Unvaccinated Americans’ concern about the new omicron variant plunged at the end of December despite rising Covid-19 cases and hospitalizations that leave them most at risk, a new Morning Consult poll finds, as Americans broadly aren’t growing more concerned about the new variant or changing their lifestyles despite cases reaching record levels.
Concern about omicron among the unvaccinated dropped from 52% to 44% between December 24 and 30, the Morning Consult poll found, which was conducted among 2,220 U.S. adults.
Concern levels held steady among the vaccinated (going from 80% to 79%), while concern among all respondents went down from 72% to 68%.
The plunging concern may at least be partially due to evidence suggesting the variant causes less severe disease than earlier strains, Morning Consult notes, though the World Health Organization has cautioned more studies are needed before drawing conclusions about the variant’s severity.
The share of total respondents who said they’re “very concerned” about coronavirus outbreaks in general declined slightly from 43% to 41%—though that’s slightly up from 38% who were concerned in early December before the variant took hold.
The percentage of all respondents saying they think the virus poses a “severe health risk” to their local community held steady from December 24-30 at 29%, though that’s up from 25% in early December.
Separate Morning Consult polling on Americans’ comfort level with various activities found that it’s only slightly declined or stayed the same despite the omicron surge.
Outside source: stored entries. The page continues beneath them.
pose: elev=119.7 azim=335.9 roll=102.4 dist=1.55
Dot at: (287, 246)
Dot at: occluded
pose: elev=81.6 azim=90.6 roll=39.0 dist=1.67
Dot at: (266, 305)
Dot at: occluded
The share of those comfortable dining indoors has gone down five points since mid-December but only one point since last week (to 60%), while comfort with going to the movies has stayed close to 50% since October and the share of those willing to go to the theater went up by one percentage point since last week (to 41%). Fewer Americans do feel comfortable socializing, however, with Morning Consult finding the share of those willing to go to a party is now at its lowest point since September (at 42%) and those comfortable going on a date has dropped by seven percentage points since mid-December (to 52%).
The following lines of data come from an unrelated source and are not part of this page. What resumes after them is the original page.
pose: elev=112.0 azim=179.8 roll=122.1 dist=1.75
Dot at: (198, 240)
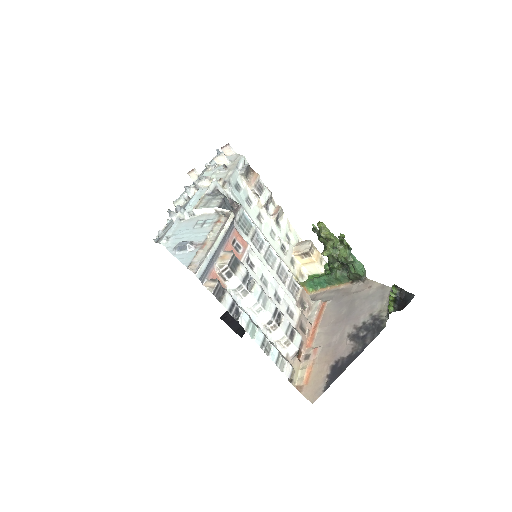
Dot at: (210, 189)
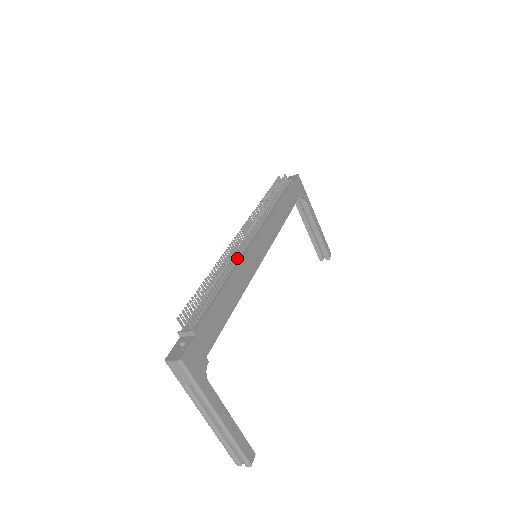
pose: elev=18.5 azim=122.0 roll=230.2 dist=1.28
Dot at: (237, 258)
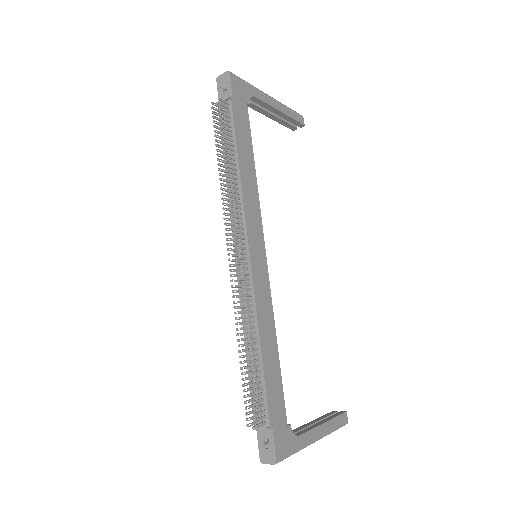
Dot at: (249, 299)
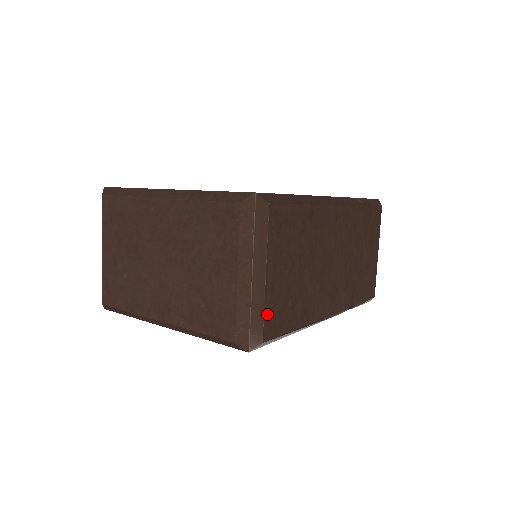
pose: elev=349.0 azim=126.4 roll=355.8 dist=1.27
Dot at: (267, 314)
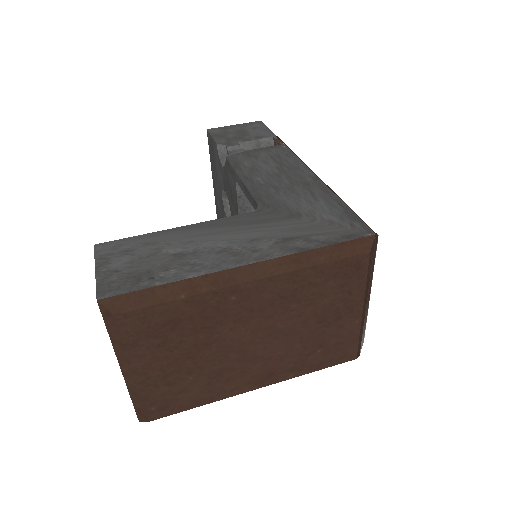
Dot at: occluded
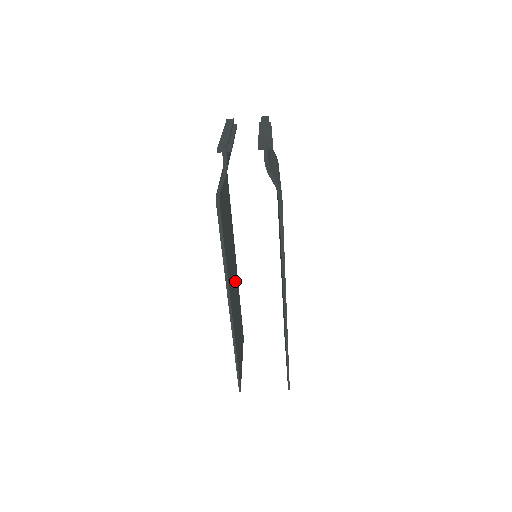
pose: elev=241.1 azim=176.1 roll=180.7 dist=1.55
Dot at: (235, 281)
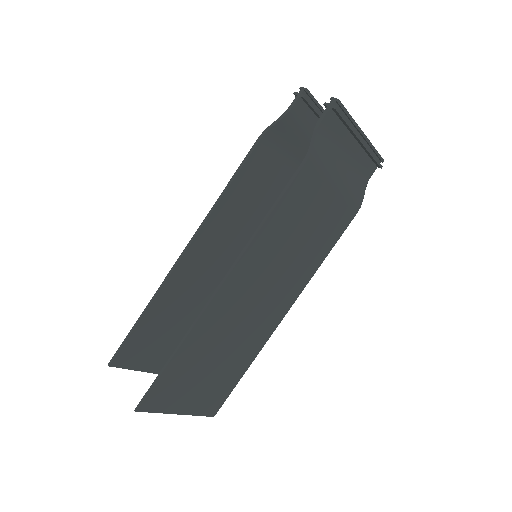
Dot at: occluded
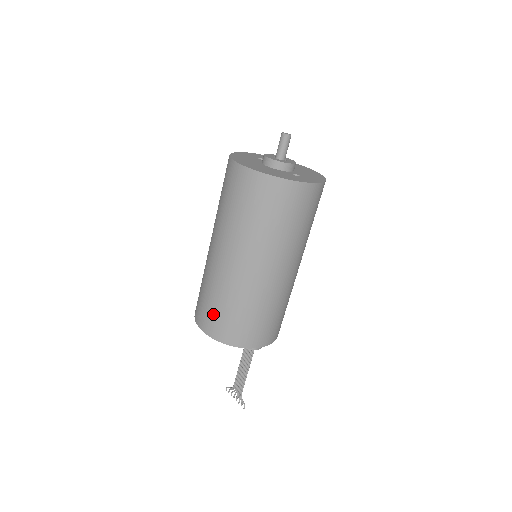
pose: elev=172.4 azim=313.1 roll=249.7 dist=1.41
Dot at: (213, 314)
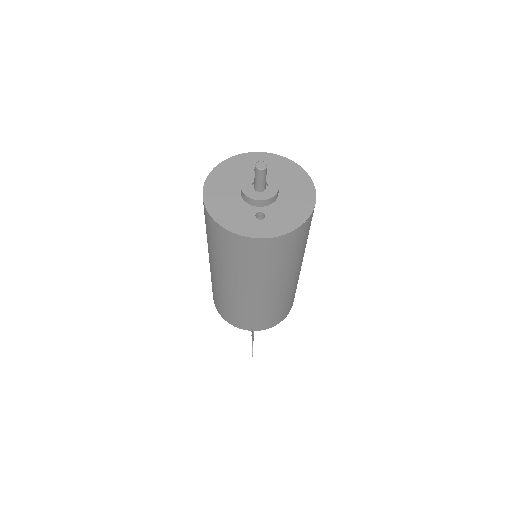
Dot at: (212, 289)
73%. That’s the percentage of U.S. adults who are fully vaccinated, according to the Centers for Disease Control and Prevention, leaving more than one-quarter still unvaccinated or only partially vaccinated.
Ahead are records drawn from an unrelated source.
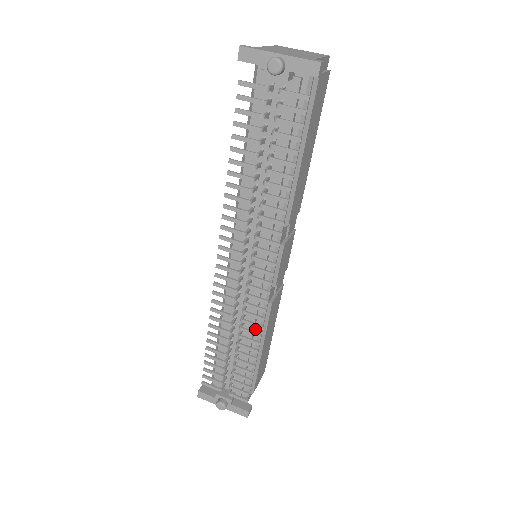
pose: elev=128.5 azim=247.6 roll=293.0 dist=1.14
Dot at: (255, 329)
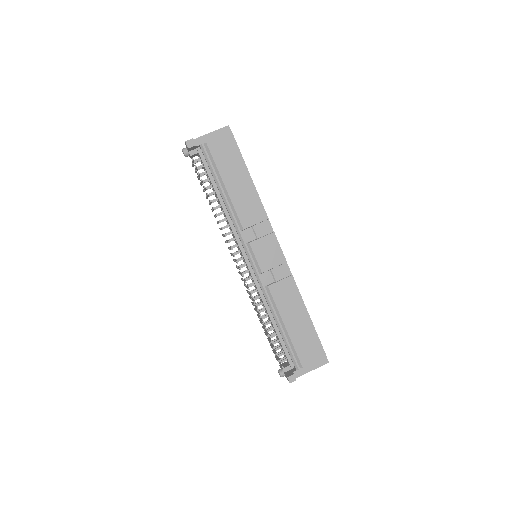
Dot at: (269, 308)
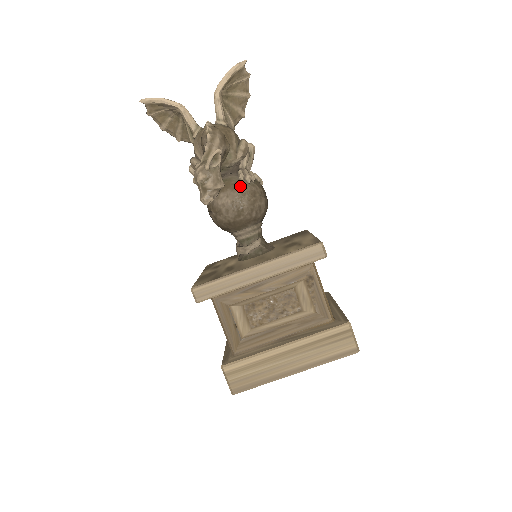
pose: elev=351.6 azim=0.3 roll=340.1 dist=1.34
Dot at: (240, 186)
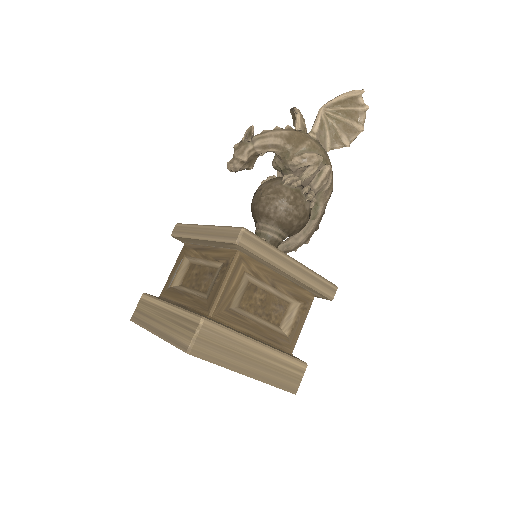
Dot at: (276, 182)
The omicron variant is now linked to nearly all new U.S. Covid-19 cases and has led to a spike in cases nationwide, with public health data compiled by the New York Times finding cases have gone up by 254% over the past two weeks. The highly transmissible variant has spurred major outbreaks in places like New York City, Washington, D.C., and Florida and has led to widespread staffing shortages, event cancellations and new Covid-19 measures. Despite evidence that suggests the variant may be milder than earlier strains, the surge in cases has also led to a rise in Covid-19 hospitalizations, with the Times finding U.S. hospitalizations have risen by 51% over the past two weeks and hard-hit areas like New York and New Jersey reporting hospitalization levels higher than the states’ previous Covid-19 surges last winter. The unvaccinated are particularly at risk, as vaccines continue to be highly protective against severe illness and death even as evidence shows they’re less effective at preventing infections.